Since 2008, I've nudged my mom with an idea: "I want to earn a volunteer of the year award." She'd smile with a gentle look on her face as if she were patting my hand in consolation. I was serious. I wanted to earn it. For my resume. For me.
My work with Suicide Prevention Services happened back in the days of the Crisis Line, circa 1996. My mom is the Founder and Executive Director. I volunteered at the hotline -- putting in more than 200 hours. It was fulfilling. Life got busy and my dedication deviated.
In 2008 I volunteered to redesign the SPS website and started up social media marketing for SPS. My son was two years old and I was a single mom. It was volunteer work I could do from home.

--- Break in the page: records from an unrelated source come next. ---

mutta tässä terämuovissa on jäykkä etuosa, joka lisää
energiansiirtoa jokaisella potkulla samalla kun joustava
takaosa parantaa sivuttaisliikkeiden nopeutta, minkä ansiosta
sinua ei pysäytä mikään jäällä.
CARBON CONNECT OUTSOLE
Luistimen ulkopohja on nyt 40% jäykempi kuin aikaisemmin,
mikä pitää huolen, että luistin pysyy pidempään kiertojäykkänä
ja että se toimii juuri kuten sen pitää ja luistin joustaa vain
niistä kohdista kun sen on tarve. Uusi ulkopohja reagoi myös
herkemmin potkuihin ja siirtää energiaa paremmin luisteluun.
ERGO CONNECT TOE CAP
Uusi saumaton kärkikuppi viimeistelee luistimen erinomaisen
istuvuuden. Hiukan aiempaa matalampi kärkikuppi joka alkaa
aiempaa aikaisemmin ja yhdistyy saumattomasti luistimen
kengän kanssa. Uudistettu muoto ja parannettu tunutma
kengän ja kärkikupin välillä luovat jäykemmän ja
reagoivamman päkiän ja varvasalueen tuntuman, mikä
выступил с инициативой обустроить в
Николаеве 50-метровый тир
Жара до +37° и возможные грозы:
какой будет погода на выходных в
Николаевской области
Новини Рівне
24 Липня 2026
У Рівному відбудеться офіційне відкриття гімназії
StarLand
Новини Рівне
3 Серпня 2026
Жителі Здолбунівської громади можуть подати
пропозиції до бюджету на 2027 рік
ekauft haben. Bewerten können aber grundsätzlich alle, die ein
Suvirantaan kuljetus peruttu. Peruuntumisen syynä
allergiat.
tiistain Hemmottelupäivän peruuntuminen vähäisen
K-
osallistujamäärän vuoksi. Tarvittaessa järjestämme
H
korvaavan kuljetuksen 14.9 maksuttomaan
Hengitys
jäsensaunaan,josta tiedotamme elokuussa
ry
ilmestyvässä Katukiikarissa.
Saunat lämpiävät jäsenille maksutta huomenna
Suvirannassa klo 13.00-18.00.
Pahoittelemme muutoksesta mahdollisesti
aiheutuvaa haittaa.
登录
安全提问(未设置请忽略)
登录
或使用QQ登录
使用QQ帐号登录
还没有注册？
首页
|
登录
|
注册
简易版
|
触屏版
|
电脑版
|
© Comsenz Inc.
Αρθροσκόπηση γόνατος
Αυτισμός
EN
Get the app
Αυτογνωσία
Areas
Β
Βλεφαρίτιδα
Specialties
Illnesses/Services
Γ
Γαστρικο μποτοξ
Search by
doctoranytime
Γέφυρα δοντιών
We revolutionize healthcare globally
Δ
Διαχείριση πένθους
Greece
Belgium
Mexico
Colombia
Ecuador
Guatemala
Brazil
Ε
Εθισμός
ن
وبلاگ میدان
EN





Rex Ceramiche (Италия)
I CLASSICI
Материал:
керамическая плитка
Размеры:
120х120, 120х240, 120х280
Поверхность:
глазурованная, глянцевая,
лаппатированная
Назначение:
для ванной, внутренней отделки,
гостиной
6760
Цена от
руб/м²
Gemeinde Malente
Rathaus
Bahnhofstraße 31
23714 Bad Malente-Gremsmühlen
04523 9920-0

The website was completely re-created. It was the largest website I ever made with 68 pages. A Facebook page, a Twitter account and a YouTube channel were created for SPS. I maintain each and have a great time doing so. I would attend all the events to take photos, and then make videos from the photos I took. It felt good. I was spreading awareness and amping up SPS.
These pieces did not earn me the volunteer of the year award.
This past year, I really threw my heart into everything. I felt good. Alive. I was motivated. The ideas kept flowing.
I made a video that I called, "The Power of One." SPS was in a spot (and still is) where we needed a funding boost. The video offered suggestions. We each have the power to do something to help.
The video boosted my own creativity. What could I do? I decided to rally with some friends and have a skylantern festival. I was prepared to have the idea shot down. It wasn't. It was lifted up and supported by the whole Yorkville community. I was beyond thrilled. The energy coursing through my veins was fantastic. I felt caffeinated without coffee. I could not wait to see how this would go.
The skylantern festival happened on October 6th. It was more than I ever could have imagined. It was the single most beautiful thing I have ever seen. I felt a click with both the universe and so many people who had finally had an opportunity to experience SPS. We raised nearly $5,000.
I got a text from my mom a month later: "If you were getting an award from SPS, would you want to know? Call me." I called immediately. She was in tears and explained I had been unanimously selected to receive the Phoenix Award for the Survivor of the Year. I couldn't speak.
"You're crying aren't you?"
Through tears, I murmurred a "mmmhmmm."
This was more than I ever expected.
I lost my Grandma when I was 3. My grief was secondary, as I witnessed my mom's world unfold. I learned who my Grandma was through stories and pictures. In working with SPS, I feel I have a relationship with my Grandma. Additionally, I love to work with my mom and SPS being that it is such a huge part of who she is. It is a way to honor the work I have watched all my life.
There was an older woman at Aldi last year who had forgotten her wallet. She was quite frazzled and on the verge of tears. I discreetly and quickly paid for her groceries. She cried. I left the store quickly and cried on the way home. I called my mom. A thought that ran through my head was what if my Grandma had had an experience like that before she died? What if there wasn't someone to step in and help? All these thoughts are helping me grow and understanding to better help others in the future.
I don't believe that everything happens for a reason, but I do believe the universe and angels send signs. I feel my Grandma had a hand in my award.
Thank you to all the wonderful people associated with SPS who inspire me everyday. Thank you to EVERYONE who tries every day, without letting go of hope.